**Extract:**
□ □ □ □ □ □ □

However, in this case defendant's witnesses have never contended that they genuinely did not know anything about Tanner's drug activities, or that exculpatory testimony would have been truthful. The district court expressly found they were not intimidated. Under the circumstances, then, defendant was not entitled to discover the government's tape in order to bolster any claim of prosecutorial misconduct. [T]he district court similarly did not err in excluding evidence aimed at showing that Griffin had intimidated a defense witness in an unrelated case two years earlier.

21

Tanner's contention that the district court erred in denying his motion to continue the evidentiary hearing also fails. The defendant had neither provided any explanation as to why he had been unable to locate or subpoena his intended witness, Donna Brown, nor indicated what evidence Donna Brown was expected to provide that was not cumulative of testimony the court had already heard. More importantly, defendant has never suggested that his guilty plea was obtained because of Donna Brown's expected testimony.

□ □ □ □ □ □ □

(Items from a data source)
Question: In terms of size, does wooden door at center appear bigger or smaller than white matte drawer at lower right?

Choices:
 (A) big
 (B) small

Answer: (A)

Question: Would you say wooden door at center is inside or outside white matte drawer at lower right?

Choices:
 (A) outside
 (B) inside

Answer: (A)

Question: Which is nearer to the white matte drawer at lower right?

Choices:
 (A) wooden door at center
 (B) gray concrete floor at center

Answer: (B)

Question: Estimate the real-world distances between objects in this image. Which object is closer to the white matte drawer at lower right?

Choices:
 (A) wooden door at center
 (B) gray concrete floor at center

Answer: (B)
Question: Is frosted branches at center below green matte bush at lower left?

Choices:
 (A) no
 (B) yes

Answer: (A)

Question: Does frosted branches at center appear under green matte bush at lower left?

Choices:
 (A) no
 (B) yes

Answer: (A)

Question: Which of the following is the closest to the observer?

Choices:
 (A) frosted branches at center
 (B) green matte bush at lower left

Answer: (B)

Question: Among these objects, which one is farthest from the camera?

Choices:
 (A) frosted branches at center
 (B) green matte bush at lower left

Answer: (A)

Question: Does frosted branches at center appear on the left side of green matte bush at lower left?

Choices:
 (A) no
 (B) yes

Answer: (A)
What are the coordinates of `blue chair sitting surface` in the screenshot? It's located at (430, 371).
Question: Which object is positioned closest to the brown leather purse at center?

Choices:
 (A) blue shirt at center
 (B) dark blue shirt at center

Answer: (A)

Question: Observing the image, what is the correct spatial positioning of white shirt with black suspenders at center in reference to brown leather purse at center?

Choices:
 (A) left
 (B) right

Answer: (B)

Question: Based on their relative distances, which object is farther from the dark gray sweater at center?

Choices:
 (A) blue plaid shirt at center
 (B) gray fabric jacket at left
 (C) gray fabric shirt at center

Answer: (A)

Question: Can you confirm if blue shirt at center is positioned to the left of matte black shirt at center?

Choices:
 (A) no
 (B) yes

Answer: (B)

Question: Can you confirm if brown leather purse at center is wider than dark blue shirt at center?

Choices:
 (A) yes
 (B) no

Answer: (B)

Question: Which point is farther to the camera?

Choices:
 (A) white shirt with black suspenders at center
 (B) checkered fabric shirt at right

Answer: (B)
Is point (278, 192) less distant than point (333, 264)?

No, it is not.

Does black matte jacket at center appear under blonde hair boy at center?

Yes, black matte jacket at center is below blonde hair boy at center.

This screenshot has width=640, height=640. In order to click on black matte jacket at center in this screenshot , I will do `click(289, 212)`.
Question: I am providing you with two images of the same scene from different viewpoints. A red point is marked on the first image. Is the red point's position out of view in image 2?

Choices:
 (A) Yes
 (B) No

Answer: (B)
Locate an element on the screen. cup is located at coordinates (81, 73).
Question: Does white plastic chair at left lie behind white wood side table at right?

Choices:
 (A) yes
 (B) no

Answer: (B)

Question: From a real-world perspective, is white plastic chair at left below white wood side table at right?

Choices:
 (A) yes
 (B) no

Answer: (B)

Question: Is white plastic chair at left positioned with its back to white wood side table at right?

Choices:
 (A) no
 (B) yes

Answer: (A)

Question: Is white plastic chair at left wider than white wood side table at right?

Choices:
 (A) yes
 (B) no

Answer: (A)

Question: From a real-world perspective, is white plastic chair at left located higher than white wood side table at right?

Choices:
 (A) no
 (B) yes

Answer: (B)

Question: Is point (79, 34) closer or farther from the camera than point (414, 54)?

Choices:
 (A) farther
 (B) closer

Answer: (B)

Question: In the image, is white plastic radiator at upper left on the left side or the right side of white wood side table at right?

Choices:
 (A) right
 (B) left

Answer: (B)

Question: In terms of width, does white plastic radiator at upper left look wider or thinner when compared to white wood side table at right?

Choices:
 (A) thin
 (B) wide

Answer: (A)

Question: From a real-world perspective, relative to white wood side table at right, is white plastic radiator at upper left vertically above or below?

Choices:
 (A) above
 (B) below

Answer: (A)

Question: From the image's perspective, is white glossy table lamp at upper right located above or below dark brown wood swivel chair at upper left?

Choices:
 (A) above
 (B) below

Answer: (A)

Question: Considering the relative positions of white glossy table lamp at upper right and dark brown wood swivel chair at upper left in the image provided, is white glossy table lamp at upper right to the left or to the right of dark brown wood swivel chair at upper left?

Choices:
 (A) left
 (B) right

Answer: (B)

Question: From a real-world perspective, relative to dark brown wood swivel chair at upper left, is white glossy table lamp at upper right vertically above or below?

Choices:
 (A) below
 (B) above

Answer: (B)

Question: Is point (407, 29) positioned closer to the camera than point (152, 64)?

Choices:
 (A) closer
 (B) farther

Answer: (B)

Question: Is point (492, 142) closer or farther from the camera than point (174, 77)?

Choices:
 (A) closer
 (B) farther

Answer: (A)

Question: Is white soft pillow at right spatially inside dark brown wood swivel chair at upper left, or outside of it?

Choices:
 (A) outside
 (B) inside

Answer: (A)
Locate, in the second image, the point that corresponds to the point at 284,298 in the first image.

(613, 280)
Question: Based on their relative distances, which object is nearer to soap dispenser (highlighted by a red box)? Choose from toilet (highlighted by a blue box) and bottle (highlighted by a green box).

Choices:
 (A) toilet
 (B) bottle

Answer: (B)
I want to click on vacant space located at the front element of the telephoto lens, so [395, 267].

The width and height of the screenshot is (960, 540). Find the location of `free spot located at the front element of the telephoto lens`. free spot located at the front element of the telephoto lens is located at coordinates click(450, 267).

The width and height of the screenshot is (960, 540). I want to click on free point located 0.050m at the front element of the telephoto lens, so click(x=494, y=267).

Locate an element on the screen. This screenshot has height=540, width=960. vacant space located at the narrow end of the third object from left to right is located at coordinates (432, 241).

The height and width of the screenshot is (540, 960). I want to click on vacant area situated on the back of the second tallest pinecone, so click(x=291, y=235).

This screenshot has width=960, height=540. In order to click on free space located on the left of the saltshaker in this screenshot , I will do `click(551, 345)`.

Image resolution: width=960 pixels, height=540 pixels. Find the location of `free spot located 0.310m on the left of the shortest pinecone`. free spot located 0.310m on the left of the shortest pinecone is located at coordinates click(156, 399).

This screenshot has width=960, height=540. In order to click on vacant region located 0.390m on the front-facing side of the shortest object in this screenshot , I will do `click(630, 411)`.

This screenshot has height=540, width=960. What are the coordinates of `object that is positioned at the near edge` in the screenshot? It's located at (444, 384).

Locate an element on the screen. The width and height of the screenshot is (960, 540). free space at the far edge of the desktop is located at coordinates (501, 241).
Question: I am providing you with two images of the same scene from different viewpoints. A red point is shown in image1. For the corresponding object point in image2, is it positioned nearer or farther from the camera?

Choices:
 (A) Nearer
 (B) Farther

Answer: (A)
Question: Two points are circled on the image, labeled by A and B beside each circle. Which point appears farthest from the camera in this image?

□ □ □ □ □ □ □

**Work instruction A:** According to the court opinion excerpt, why did the motion to continue the evidentiary hearing fail? Answer in one to three sentences.
**Work instruction B:**
Answer these questions from the court opinion excerpt, marking each answer the same way:
(i) What did the district court expressly find about the defendant's witnesses?
(ii) How long before had Griffin allegedly intimidated a defense witness in an unrelated case?
(iii) Who was the defendant's intended witness at the evidentiary hearing?
**Work instruction C:** Please retype the court opinion excerpt starting at "Tanner's contention that" and ending at "Brown's expected testimony.".

**Result A:** The defendant never explained why he had been unable to locate or subpoena Donna Brown, and he did not show what evidence she would give that was not cumulative of testimony the court had already heard. More importantly, he never suggested that his guilty plea was obtained because of her expected testimony.

**Result B:**
(i) That they were not intimidated.
(ii) Two years earlier.
(iii) Donna Brown.

**Result C:**
Tanner's contention that the district court erred in denying his motion to continue the evidentiary hearing also fails. The defendant had neither provided any explanation as to why he had been unable to locate or subpoena his intended witness, Donna Brown, nor indicated what evidence Donna Brown was expected to provide that was not cumulative of testimony the court had already heard. More importantly, defendant has never suggested that his guilty plea was obtained because of Donna Brown's expected testimony.